11 Responses (including trackbacks) to “One dollar, two dollar, three dollar, four”

  1. DDFD at DivorcedDadFrugalDad.com Says:

    New post! I use a checking account that takes a dollar and moves it to savings with every purchase made . . . I take my “little” purchases and turned them into a savings vehicle.

  2. MyJourney Says:

    Stew,

    Excellent post, I have recently found that all those little things add up, but there is a line where you you have to watch out – when you cross over and start, “Being penny wise and pound foolish.”

  3. micki Says:

    stew,

    i know about those little foxes that eat the vines…i am in my car a LOT (i deliver newspapers and mow lawns, plus have the added benefit of having the transfer of my son to his dad 8 times a week, and at church more times than i care to count in a week for various things i am involved in there. So needless to say i am OUT of my house a LOT. i end up buying a lot of drinks because of course bringing water with you requires doing stuff ahead of time, like making sure you have a cooler with ice and the klean kanteens are clean! most mornings i don’t want to wake up earlier than the last minute, or am unable to. this means that i have the feeling of being rushed out of the house on the way to pick up papers. so yeah, those purchases really add up over time…i am pretty sure that if i took all my purchases that were impulse drinks, over the course of the last month they add up to at least $30 bucks for that time period and i am willing to bet they are probably twice that much. So i am going to learn to plan ahead…that would be the preferable thing…

    thanks stew for this article!

  4. Michelle H. Says:

    Great post. I’ve been thinking about the little costs here and there too. I really think this eats up more of our budget than we think it does. This is where the envelope system helps out a lot! When it’s gone, it’s gone!
    Blessings

  5. Gina Says:

    Great post Stew! I used to see how long I could keep a $20 in my wallet. Once I controlled my “little purchases” I felt confident enough to control the big ones.

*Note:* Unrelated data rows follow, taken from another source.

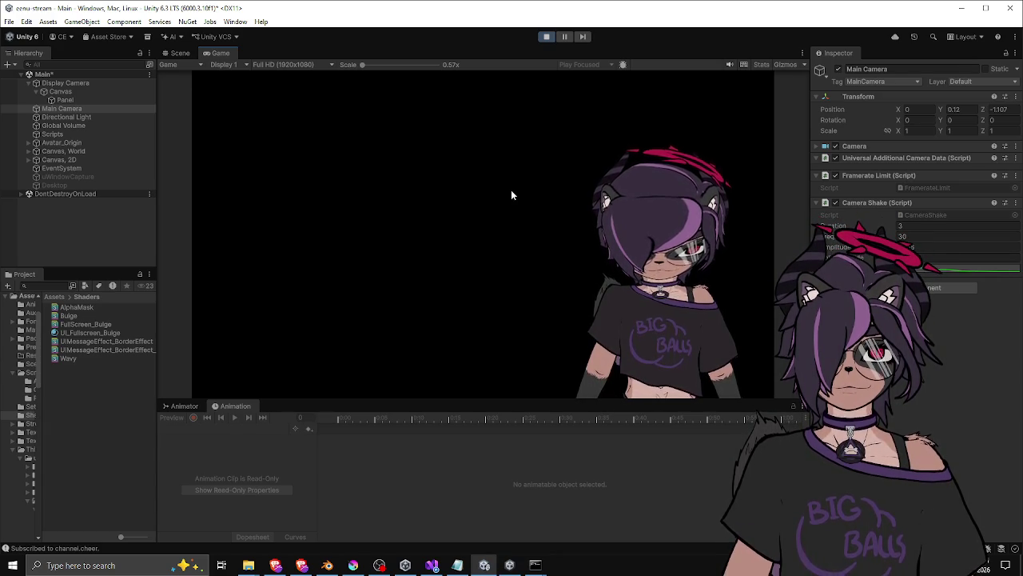
pyautogui.moveTo(667, 276)
pyautogui.mouseDown()
pyautogui.moveTo(406, 294)
pyautogui.moveTo(674, 282)
pyautogui.mouseUp()
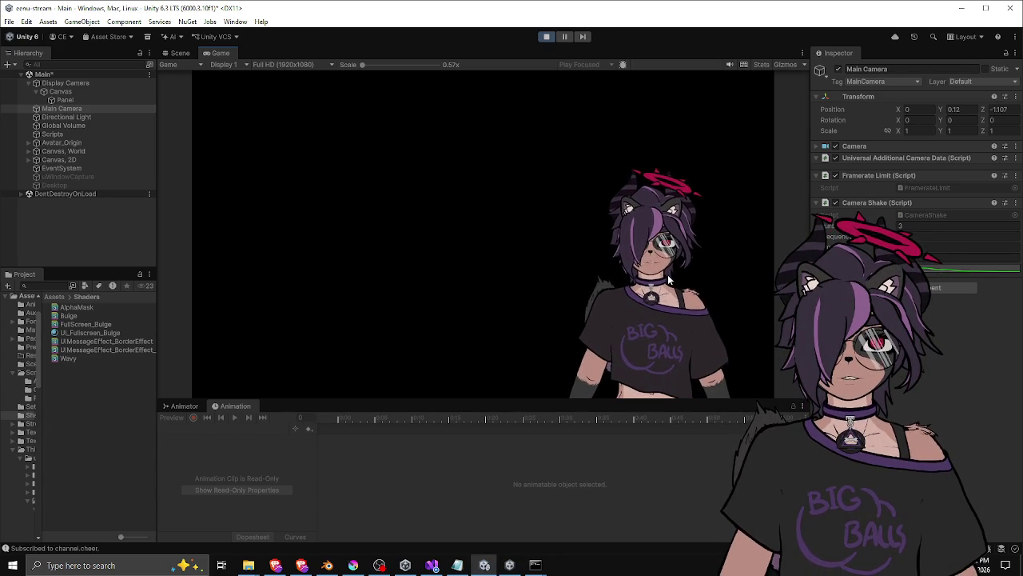
pyautogui.scroll(3, 681, 292)
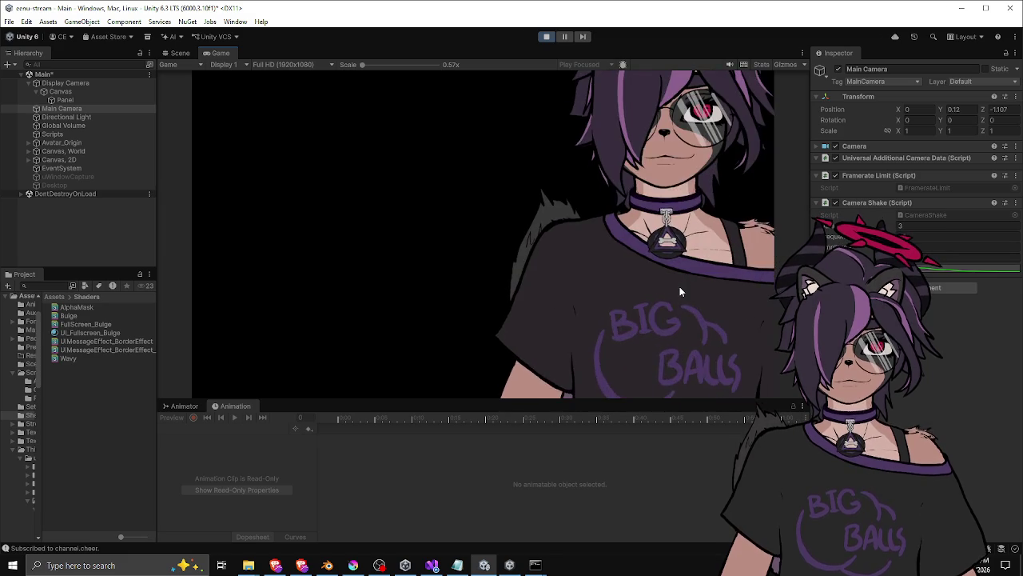
pyautogui.scroll(1, 652, 302)
pyautogui.moveTo(648, 305); pyautogui.dragTo(627, 338)
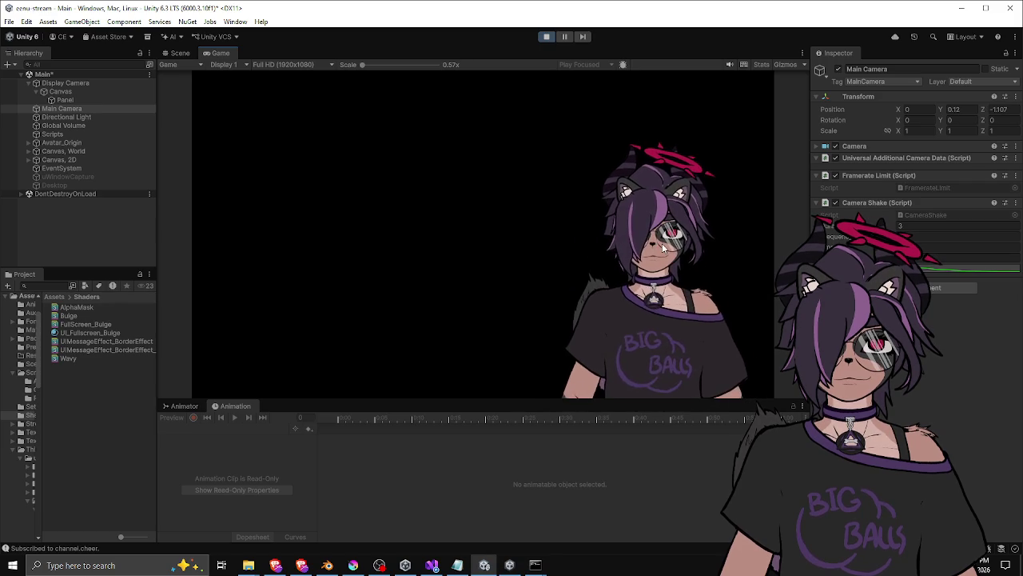
# Stop play mode and select the Panel object under the Canvas.
pyautogui.click(546, 37)
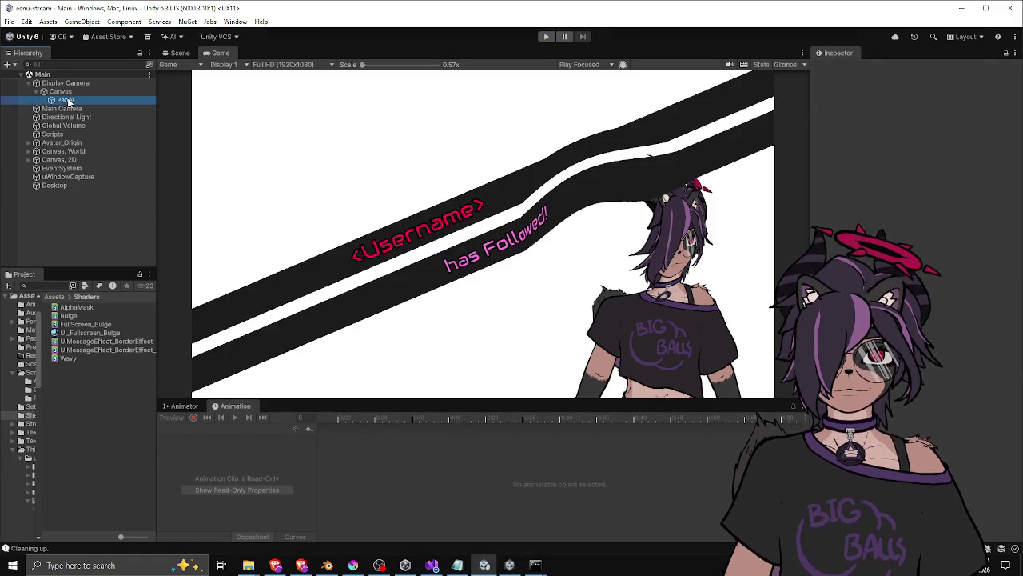
pyautogui.click(64, 83)
pyautogui.click(62, 100)
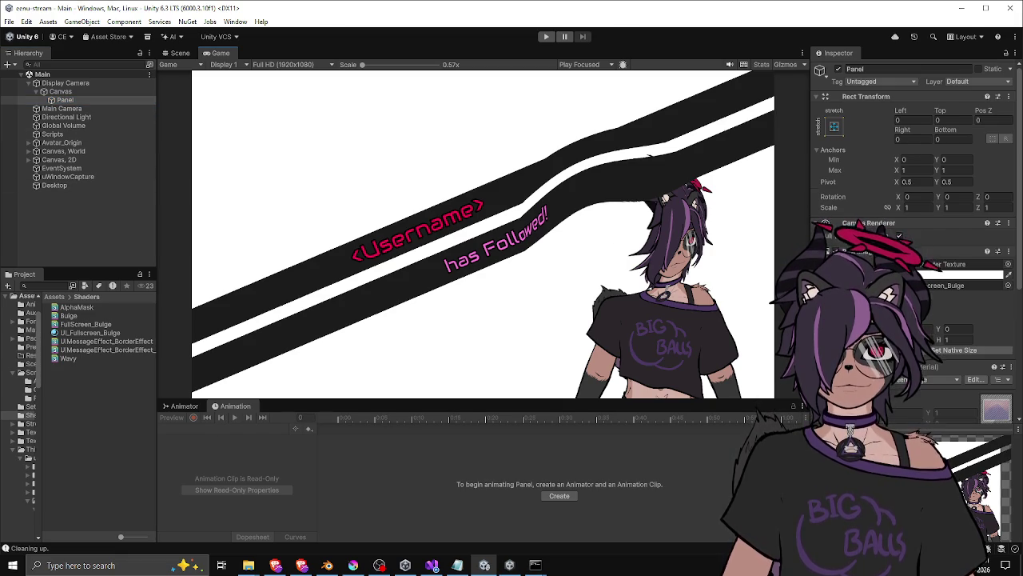
# Raise the UI_Fullscreen_Bulge material's X value from 0.535 to 0.58, then deselect Panel.
pyautogui.scroll(-3, 920, 199)
pyautogui.click(919, 200)
pyautogui.scroll(3, 919, 198)
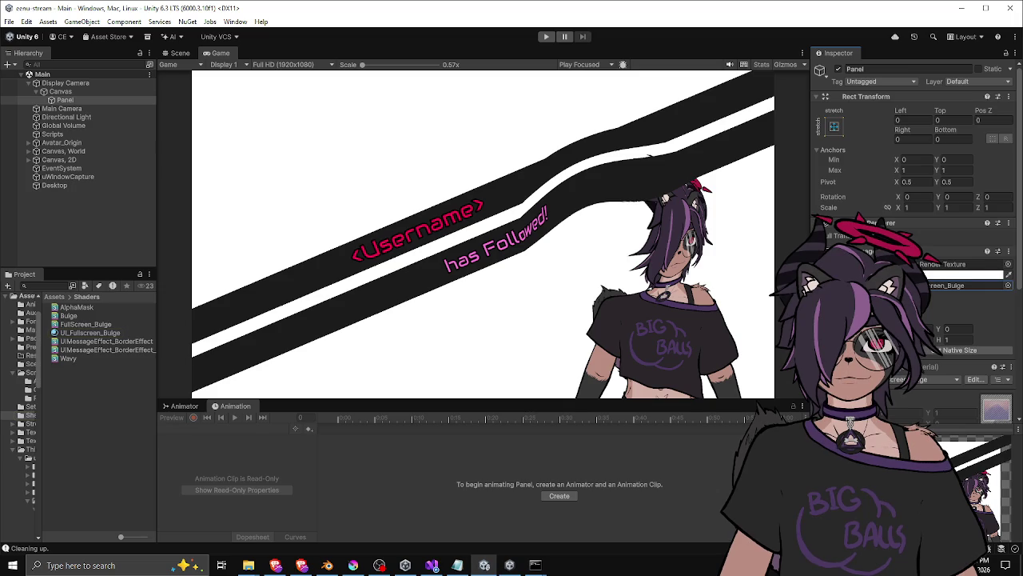
pyautogui.scroll(-5, 949, 339)
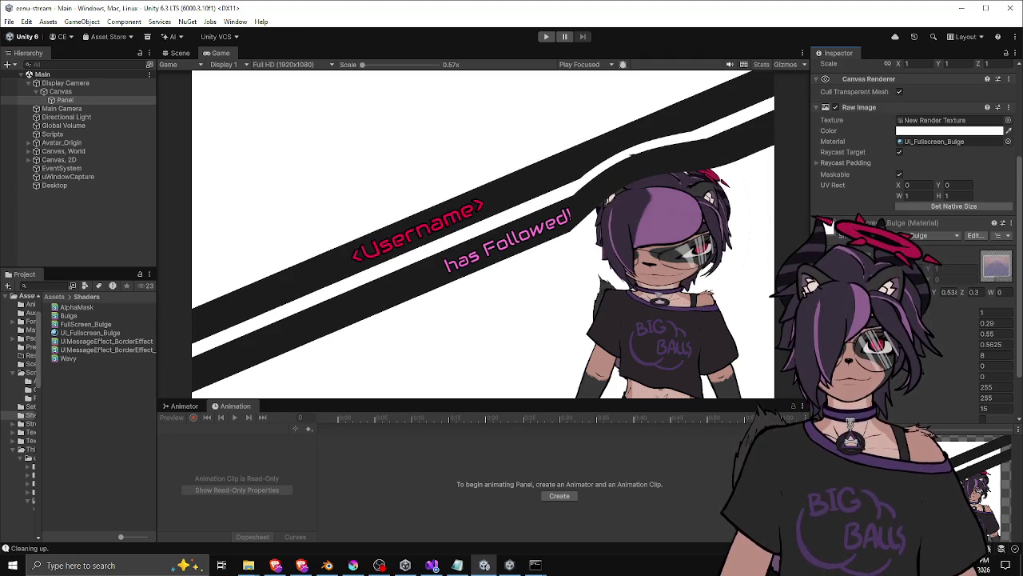
pyautogui.moveTo(937, 296); pyautogui.dragTo(942, 301)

  6. Melanie Fine, CPA Says:

    Great post! If you can’t manage $10 how can you manage $10,000 – or in this case if you can’t manage $1 how can you manage $1,000 – it is all about your behaviours with money!
    Great post!

  7. JesiRhodes Says:

    Great post! I have just recently started reading personal finance blogs and made a budget for my husband and I. It is difficult for us to talk about savings because we live on very little income while I am still in school. The statement “The point is that most of us in this culture, have a spending problem, not an income problem.” gives me hope!

  8. Charles Young Says:

    This is my downfall as well. I am in sales, and spend quite a bit of time on the road, and eating on the fly.
    I started calculating just how much I was spending on lunch and snacks, sodas and the like and just about had a heart attack! It takes a conscious effort to not spend on the “little things”.

  9. Joe Plemon Says:

    Good post that motivates us to think about our “little” purchases. My best plan for detering these purchases is using the envelope system, but I have found another idea that helps: If I have a larger bill ($50 for example), I try to wait as long as I can before breaking it. Why? Because is seems to disappear much faster once it is broken.

  10. Stephanie Says:

    Nice post! You really put he value of a dollar into perspective for people. Thank you and take care!